Reproduce each line of the material exactly, minus any picture.

Given data:
********

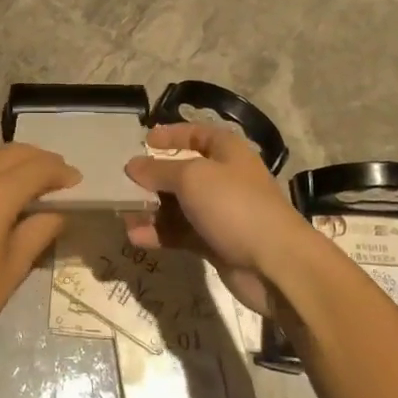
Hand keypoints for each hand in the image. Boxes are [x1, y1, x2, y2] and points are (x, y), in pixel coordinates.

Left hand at [0, 143, 78, 358]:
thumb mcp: (12, 269)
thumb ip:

********

Exercise response:
Hand keypoints for each hand in the image. Boxes are [x1, y1, x2, y2] and points are (x, y), in pixel coordinates.

Left hand at [0, 143, 78, 358]:
thumb mcp: (12, 269)
thumb ip:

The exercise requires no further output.